Thursday, July 8, 2010
LITTLE BLOG ON THE PRAIRIE by Cathleen Davitt Bell
Family vacations should be fun. They should include things like amusement parks, loaded cruise ships, motel swimming pools and room service, and maybe an odd national park or two. Vacations should most definitely not include weeding a cornfield, a constant diet of cold grits and beans, doing the laundry by hand, and sleeping with your little brother. Gen Welsh has some opinions about family vacations, and the one her family takes is certainly not what she expected.
Gen is looking forward to a summer of soccer camps and time with her friends by the rec center pool. When her mother announces that the family will be going to Camp Frontier for six weeks and living like it is the 1890's, Gen is sure she must be joking. It is not until they actually arrive at the reenactment vacation site, and she has handed over her iPod and traded in her clothes for stockings, a petticoat, and a bonnet that reality hits. They will be joining three other families to eat, sleep, and live in another century.
Crammed into a stuffy cabin no bigger than their garage, Gen finds herself sleeping with her little brother in the same crowded loft as her mom and dad. Every modern convenience she can imagine is suddenly missing from her life. They will be cooking on a wood stove if her mother can figure out how to light it. They will do their laundry by hand, milk a cow twice a day, care for four acres of corn, and use an incredibly unpleasant outhouse.
The only thing that makes life bearable is the new cell phone Gen is able to sneak in. She uses it to quietly text her friends back home to vent about the horrible conditions and the odd characters sharing her vacation. When one friend begins using Gen's text messages as the feature for a blog project in her summer school computer class, Gen's story becomes part of something she never could have imagined.

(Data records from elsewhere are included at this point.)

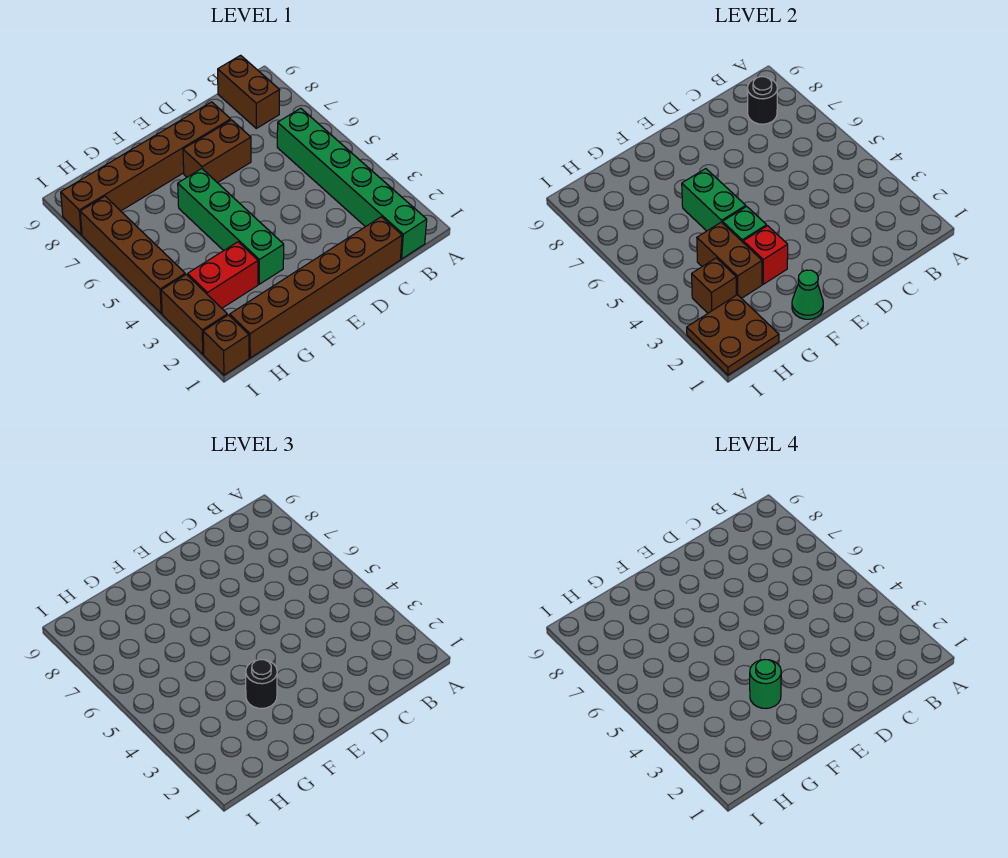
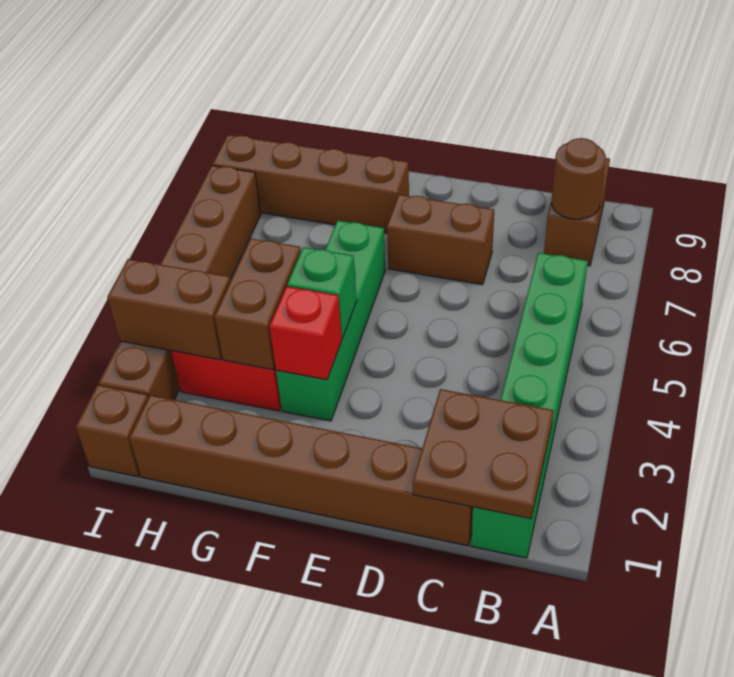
black 1x1 round brick [747,77,777,124] -> brown 1x1 round brick [552,138,606,219]
brown 1x6 brick [61,102,231,235] -> brown 1x4 brick [212,135,409,233]
green 1x1 cone [792,270,823,319] -> none
black 1x1 round brick [246,660,277,709] -> none
green 1x1 round brick [750,660,781,709] -> none
green 1x2 brick [682,169,746,231] -> none
brown 2x2 plate [687,295,779,375] -> brown 2x2 plate moved to [413,389,554,519]
brown 1x1 brick [692,258,736,313] -> brown 1x2 brick [107,259,231,360]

Author Cathleen Davitt Bell takes readers on the vacation from hell. Her descriptions of living life as it was back in 1890 are enough to make any modern-day, tech savvy teen cringe. It might be interesting to visit a museum with an old time village or farm setting, but to actually live it for almost two months would strike horror in most. Bell includes a nice mix of humor, mystery, frustration, and danger to create a captivating read.